Exercise text>
The marks of this new and uglier world are everywhere. We have become conditioned to accept that viciously tearing down complete strangers online is normal and admirable, and that it is right and proper for a bad tweet from decades ago to ruin someone’s life. A new vocabulary – “doom-scrolling!” “hate-reading!” – is now necessary to capture how dysfunctional online activity has become. Even worse, these poisonous dynamics have leached into our offline lives, in the form of broken relationships, decreased attention spans, and damaged mental health. 

This doesn’t mean that social media cannot be used in productive ways, that ads and algorithms are evil in themselves, or that we users don’t bear responsibility for our own behavior. Rather, all of it shows that we are paying in the wrong currency, with devastating consequences. When platforms make their livings by harvesting and selling our attention, they achieve that by shoving unsolicited junk into our minds, while we obediently scroll down and down and down. 

One day, we will look back on this early era as a dark age, when we wrongly assumed that no one would pay for great writing on the internet, that writers could be valued only by how much attention they could command, and that readers could be played for suckers. The good news is that there is finally a clear way out.

It all starts by paying with a currency we can understand and measure: money. This is how we take back control.

With money, you know exactly what you’re paying and to whom, and you can cancel payments when you want. Transactions become transparent, and incentives become properly aligned. While platforms that depend on ad sales must harvest attention any way they can, platforms that depend on people’s willingness to pay must foster trust and satisfaction. Writers succeed only if readers are happy, and in turn platforms succeed only if writers are happy. In this world, users are finally at the table rather than on the menu. 

For writers, this means being able to control their relationships with their audience instead of being mediated by fickle corporations whose algorithms decide what gets the most attention. It means independent writers can be well paid by the people who value their work instead of having to play hunger games for a share of an advertising pie where the biggest slices always go to the platforms. And when they answer to their readers instead of to the platform, writers are free to do their best work.

Data extract>
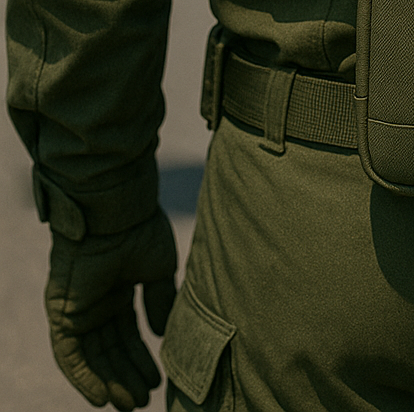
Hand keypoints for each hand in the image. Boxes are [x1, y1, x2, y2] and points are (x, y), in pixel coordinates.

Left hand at [45, 208, 177, 409]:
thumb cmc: (140, 231)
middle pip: (110, 350)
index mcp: (118, 291)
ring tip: (129, 404)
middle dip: (126, 376)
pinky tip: (102, 397)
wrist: (118, 211)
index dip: (141, 358)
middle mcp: (96, 303)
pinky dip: (82, 377)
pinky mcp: (62, 313)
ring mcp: (78, 309)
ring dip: (109, 381)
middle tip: (141, 402)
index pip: (127, 335)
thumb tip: (160, 336)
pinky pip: (68, 354)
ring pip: (92, 356)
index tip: (157, 381)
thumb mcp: (159, 271)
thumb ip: (159, 302)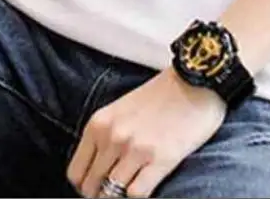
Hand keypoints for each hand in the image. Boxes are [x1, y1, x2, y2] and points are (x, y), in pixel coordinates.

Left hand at [66, 69, 225, 197]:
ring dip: (119, 196)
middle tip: (116, 190)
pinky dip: (138, 194)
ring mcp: (135, 149)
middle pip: (91, 187)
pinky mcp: (159, 160)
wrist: (194, 82)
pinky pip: (136, 195)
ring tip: (132, 184)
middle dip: (102, 193)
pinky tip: (147, 183)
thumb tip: (98, 170)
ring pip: (111, 194)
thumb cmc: (160, 96)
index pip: (75, 173)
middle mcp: (112, 137)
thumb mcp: (121, 111)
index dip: (86, 184)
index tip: (98, 185)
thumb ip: (105, 137)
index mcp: (99, 123)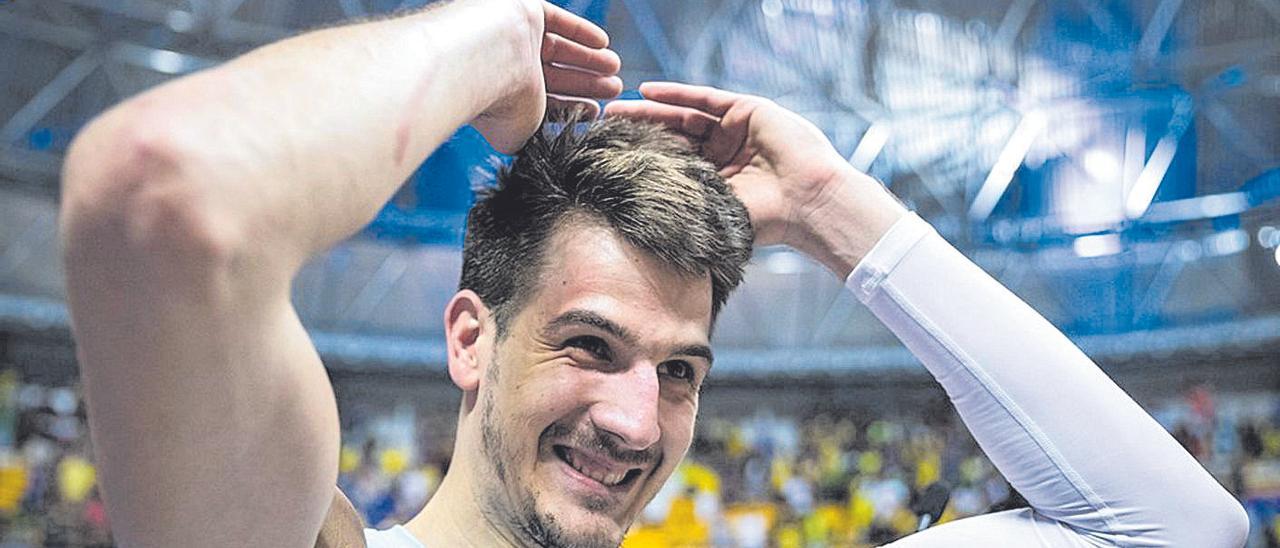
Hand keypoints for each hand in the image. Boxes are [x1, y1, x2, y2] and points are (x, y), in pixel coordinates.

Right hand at [472, 0, 622, 152]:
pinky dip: (580, 31)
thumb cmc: (499, 107)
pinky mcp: (522, 10)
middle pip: (556, 74)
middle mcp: (507, 66)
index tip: (596, 111)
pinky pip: (556, 20)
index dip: (572, 106)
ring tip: (614, 69)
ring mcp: (514, 37)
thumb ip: (536, 138)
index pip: (545, 101)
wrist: (478, 65)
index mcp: (505, 97)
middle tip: (613, 89)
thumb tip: (551, 150)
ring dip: (589, 59)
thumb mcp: (521, 135)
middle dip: (587, 83)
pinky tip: (602, 43)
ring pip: (559, 47)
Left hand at [604, 82, 854, 246]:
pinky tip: (647, 91)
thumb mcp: (714, 213)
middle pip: (672, 137)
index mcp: (716, 182)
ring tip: (616, 110)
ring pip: (683, 115)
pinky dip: (676, 93)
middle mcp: (724, 154)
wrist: (806, 203)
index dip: (641, 159)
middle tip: (602, 128)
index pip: (671, 165)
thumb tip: (634, 224)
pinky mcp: (746, 110)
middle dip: (638, 132)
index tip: (608, 159)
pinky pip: (704, 97)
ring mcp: (735, 130)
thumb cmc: (765, 219)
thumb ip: (685, 207)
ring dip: (649, 111)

Task to carry out>
Write the next part of the essay on paying for online writing with money rather than attention, starting right after its final sentence. The records have no connection to the text.

Answer area>
For readers, the effect is just as profound. It means having more control over what you put in your mind. When an engagement-based algorithm isn’t prompting you to scroll just a little further down the feed, you are free to make content consumption decisions thoughtfully and intentionally, based on what you find trustworthy. 

We know it can work, because it already does. Creator-focused companies such as Teachable (courses and coaching), Clubhouse (live audio), and Substack are subverting the attention economy by putting people, not platforms, in charge. These companies are all young, but they already account for millions of daily active users and hundreds of millions of dollars of economic activity, the majority of which accrues to the creators. In fact, this model is working so well that even the social media giants now are dabbling in it – a welcome development, albeit one that evokes Joe Camel offering you a Nicorette.

Still, the ad peddlers will continue to claim that their product is “free,” and that the memes, trolls, and hot takes on their platforms are minor side effects rather than the active ingredients. But we now know that the lower the price, the more we’re paying. 

We all thought we had lost our minds, but it turns out we just pawned them. Now it’s time to buy them back.